In the iconic rugby league movie, This Sporting Life, two main characters Frank Machin and Mrs Weaver have a tetchy exchange. "We don't have stars in this game, Mrs Weaver, that's soccer," says the Richard Harris character, Machin. "What DO you have," shoots Mrs Weaver. "People like me," says Machin.

"If you look at someone like Sam Burgess, " says Michael. "He played prop in league and went across to union and played centre or backrow. That shows what the transitions are like. Sonny Bill Williams, who was a backrow in Leeds, ended up playing outside centre in union. The players in the pack in league are like outside backs or backrowers in union."

Michael signed his first team contract at the back end of 2019, the final year of academy. Huddersfield then had just struck a deal with Canberra Raiders, a National Rugby League (NRL) team, to get one player over with their under-20s for a year on a loan arrangement.

It hadn't been done before. The first person to try it out, Michael, was sent to Australia in the New Year of 2020. Because there was no loan system between NRL and Super League, the choreography was to be released from Huddersfield and sign with Canberra, then sign up for the following season with Huddersfield.

Silver lining

Coronavirus struck. The season was cancelled with Canberra. Michael packed his sorry bags and came back to Ireland.
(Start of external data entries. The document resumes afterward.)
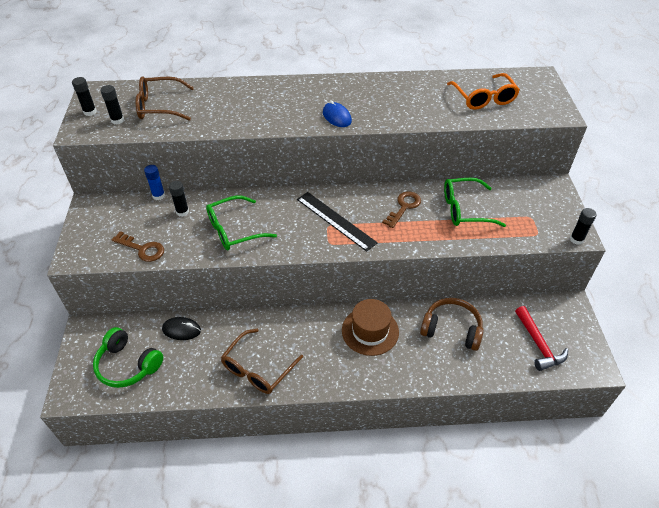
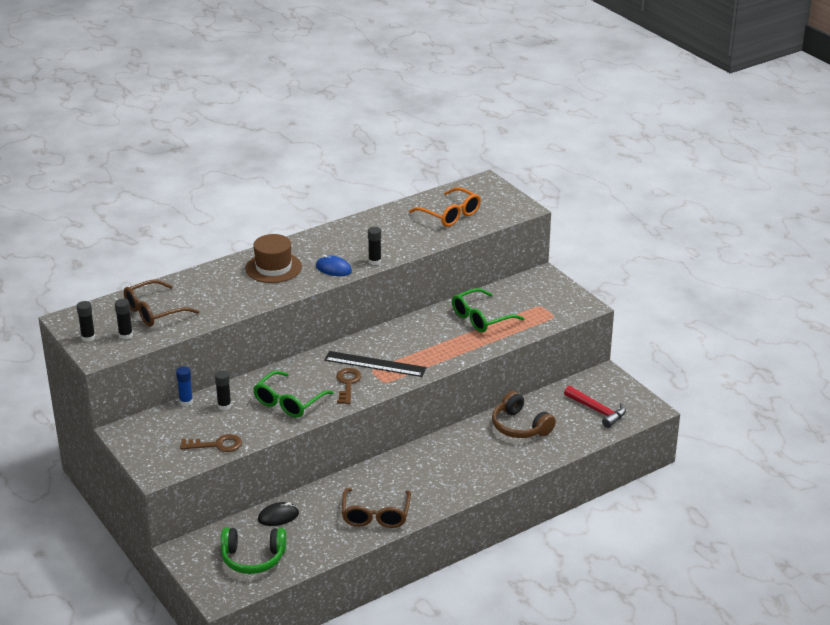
camera: 30 degrees left, 15 degrees down
(370, 331) = (451, 453): brown hat -> brown hat (273, 268)
(404, 207) = (427, 334): brown key -> brown key (348, 384)
(451, 329) = (520, 427): brown headphones -> brown headphones turned 120 degrees counterclockwise
(576, 239) = (587, 310): black glue stick -> black glue stick (374, 261)

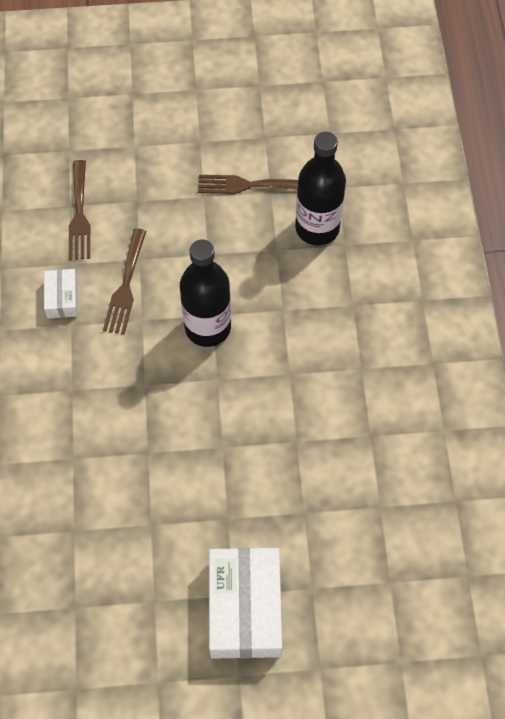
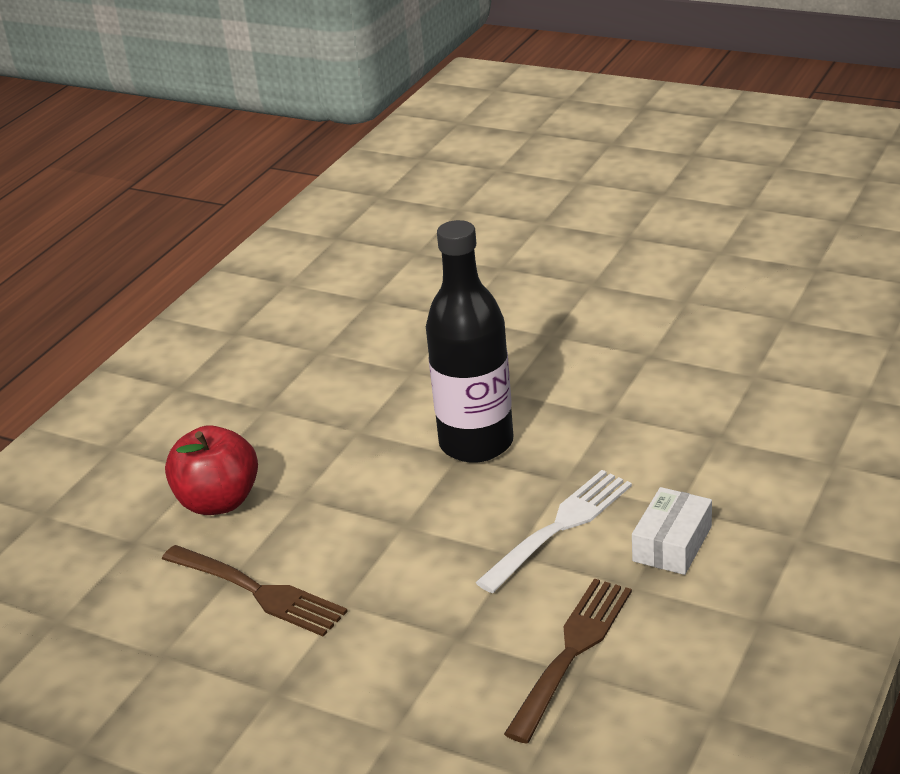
camera: 145 degrees left, 30 degrees down
(125, 286) = (560, 527): brown fork -> white fork
(245, 608) = (622, 226): white box -> none
(317, 228) = (218, 501): black bottle -> red apple

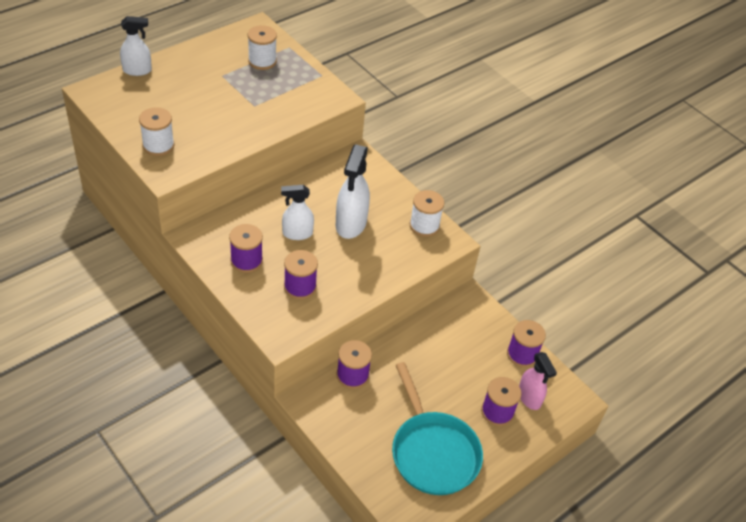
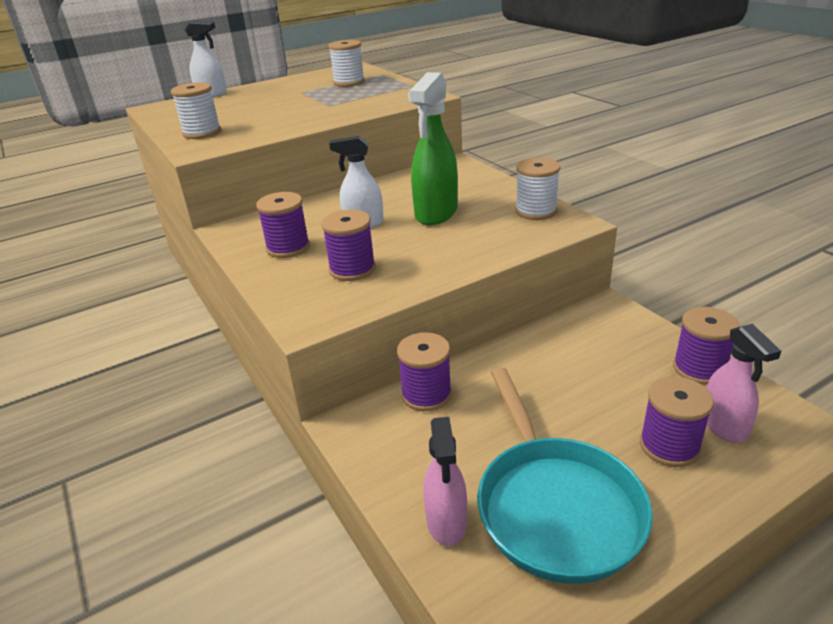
camera: 15 degrees right, 15 degrees down
(351, 224) = (436, 213): white spray bottle -> green spray bottle
(374, 463) = (446, 522): none -> pink spray bottle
Not contracted to Huddersfield until this season, he ended up cleaning windows, power washing and being an amateur again.

He sees the power hosing as a silver lining. Canberra was a knock back. The virus was an act of God. He was grateful to work. He understood that it wasn't the professional athlete's life he would have had in Australia. But in pandemic Ireland it was a privilege. He was working, training, playing with the amateur Irish Rugby League Longhorns, summering in Ireland so he could winter in Huddersfield.

“When I was in Australia I didn’t think I’d be making my (senior) debut that same year or winning an All-Ireland final with the Longhorns, or playing a little bit of Gaelic Football and hurling, then getting myself back to make my debut. All in the one year,” he says.

“Most people had the worst year of their life. It was probably the best year of mine. I’ll never look at 2020 as the big pandemic year.”

The 2021 Super League season started with a revised launch on March 26th and a World Cup comes at the back end of the year. Michael is named in the 30-man Huddersfield squad, the only professional Irish player in the game in a decade. At 20-years-old, his life has changed. But he hasn’t.

He’s loving the north of England, loving the soak of information from people who bleed the game. Loving they have played it for longer than he has been alive. Loving his twist of fate and this sporting life.